- _Problem to solve_
Repeat precisely the span of lines below that opens with the line containing "slide_number [112, 62, 375, 98]" and closes with the line containing "text_box [464, 749, 554, 762]", both included.

(Document layout detection data)
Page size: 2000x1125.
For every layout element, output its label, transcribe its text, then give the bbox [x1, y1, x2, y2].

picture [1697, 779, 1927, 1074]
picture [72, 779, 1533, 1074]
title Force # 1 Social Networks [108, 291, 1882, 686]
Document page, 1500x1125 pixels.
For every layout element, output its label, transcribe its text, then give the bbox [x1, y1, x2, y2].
==
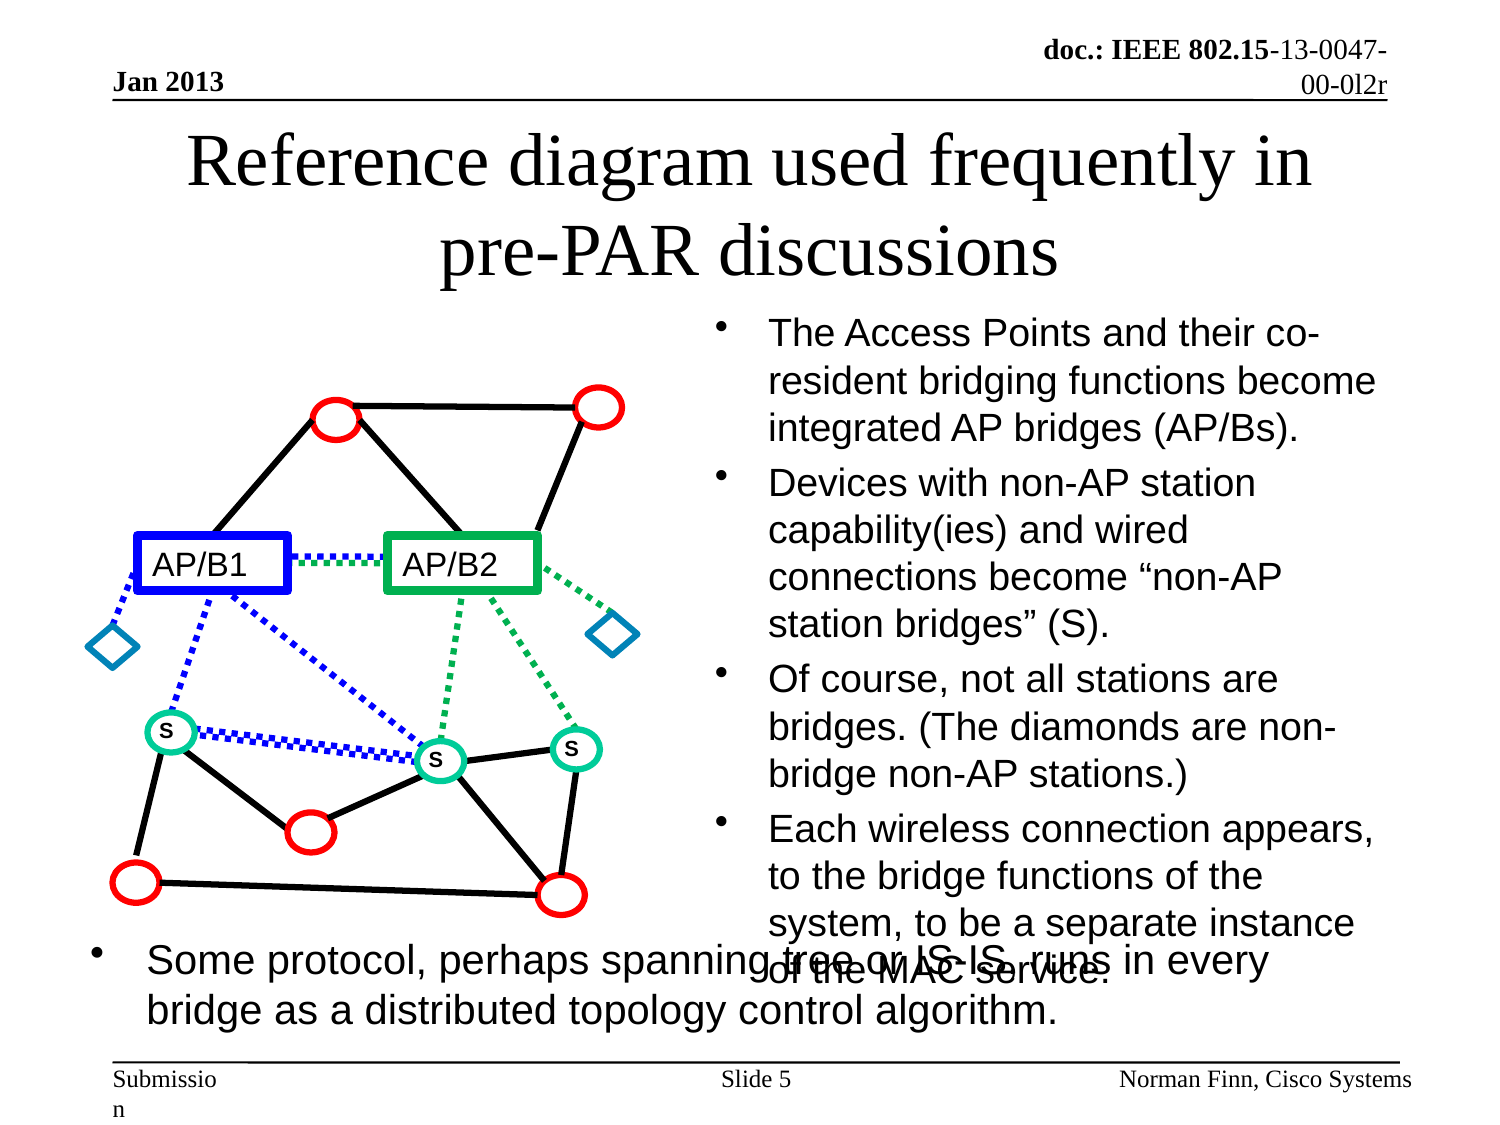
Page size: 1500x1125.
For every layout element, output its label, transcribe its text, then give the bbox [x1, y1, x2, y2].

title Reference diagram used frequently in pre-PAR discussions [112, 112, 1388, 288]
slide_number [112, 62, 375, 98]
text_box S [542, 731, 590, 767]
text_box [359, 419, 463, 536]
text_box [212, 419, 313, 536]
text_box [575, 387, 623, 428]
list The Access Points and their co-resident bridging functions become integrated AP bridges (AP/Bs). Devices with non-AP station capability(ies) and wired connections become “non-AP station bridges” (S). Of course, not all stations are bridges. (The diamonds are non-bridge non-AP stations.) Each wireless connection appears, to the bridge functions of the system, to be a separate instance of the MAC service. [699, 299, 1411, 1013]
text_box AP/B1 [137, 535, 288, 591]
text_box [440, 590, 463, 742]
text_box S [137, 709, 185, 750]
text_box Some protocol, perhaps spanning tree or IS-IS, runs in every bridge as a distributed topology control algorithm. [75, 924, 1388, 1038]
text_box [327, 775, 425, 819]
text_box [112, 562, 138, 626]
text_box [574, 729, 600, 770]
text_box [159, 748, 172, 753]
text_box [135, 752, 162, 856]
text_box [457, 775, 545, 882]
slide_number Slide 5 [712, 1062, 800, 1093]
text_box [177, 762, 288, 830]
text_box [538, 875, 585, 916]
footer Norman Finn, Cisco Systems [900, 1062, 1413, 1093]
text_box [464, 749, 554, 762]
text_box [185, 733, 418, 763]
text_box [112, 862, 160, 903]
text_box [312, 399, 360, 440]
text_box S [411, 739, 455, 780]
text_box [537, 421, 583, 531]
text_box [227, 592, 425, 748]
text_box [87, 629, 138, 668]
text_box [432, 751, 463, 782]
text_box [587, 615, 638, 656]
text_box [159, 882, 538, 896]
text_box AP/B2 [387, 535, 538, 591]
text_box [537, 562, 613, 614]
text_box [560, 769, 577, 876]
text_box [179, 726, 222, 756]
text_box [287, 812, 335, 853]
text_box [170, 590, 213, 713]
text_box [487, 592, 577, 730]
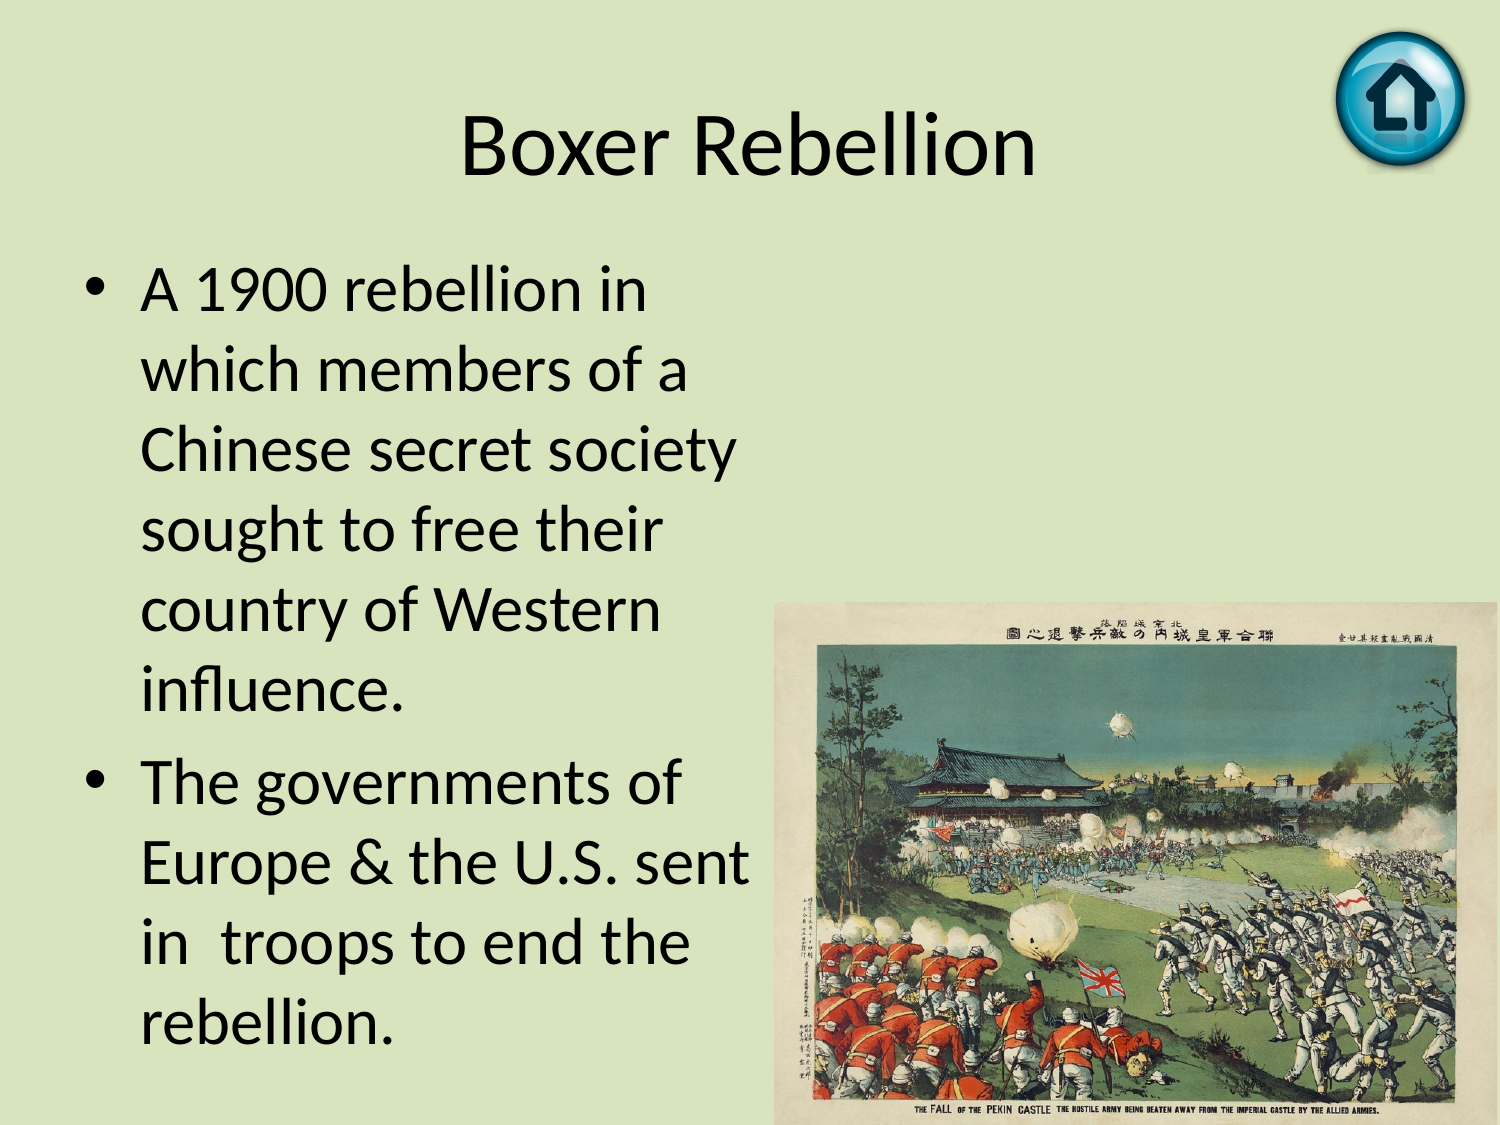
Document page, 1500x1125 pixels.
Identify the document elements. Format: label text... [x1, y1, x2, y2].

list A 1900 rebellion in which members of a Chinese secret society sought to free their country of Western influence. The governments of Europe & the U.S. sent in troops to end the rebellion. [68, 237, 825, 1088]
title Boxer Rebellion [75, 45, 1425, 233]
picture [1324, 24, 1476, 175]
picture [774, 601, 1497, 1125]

- _Your solution_
slide_number [112, 62, 375, 98]
text_box S [542, 731, 590, 767]
text_box [359, 419, 463, 536]
text_box [212, 419, 313, 536]
text_box [575, 387, 623, 428]
list The Access Points and their co-resident bridging functions become integrated AP bridges (AP/Bs). Devices with non-AP station capability(ies) and wired connections become “non-AP station bridges” (S). Of course, not all stations are bridges. (The diamonds are non-bridge non-AP stations.) Each wireless connection appears, to the bridge functions of the system, to be a separate instance of the MAC service. [699, 299, 1411, 1013]
text_box AP/B1 [137, 535, 288, 591]
text_box [440, 590, 463, 742]
text_box S [137, 709, 185, 750]
text_box Some protocol, perhaps spanning tree or IS-IS, runs in every bridge as a distributed topology control algorithm. [75, 924, 1388, 1038]
text_box [327, 775, 425, 819]
text_box [112, 562, 138, 626]
text_box [574, 729, 600, 770]
text_box [159, 748, 172, 753]
text_box [135, 752, 162, 856]
text_box [457, 775, 545, 882]
slide_number Slide 5 [712, 1062, 800, 1093]
text_box [177, 762, 288, 830]
text_box [538, 875, 585, 916]
footer Norman Finn, Cisco Systems [900, 1062, 1413, 1093]
text_box [464, 749, 554, 762]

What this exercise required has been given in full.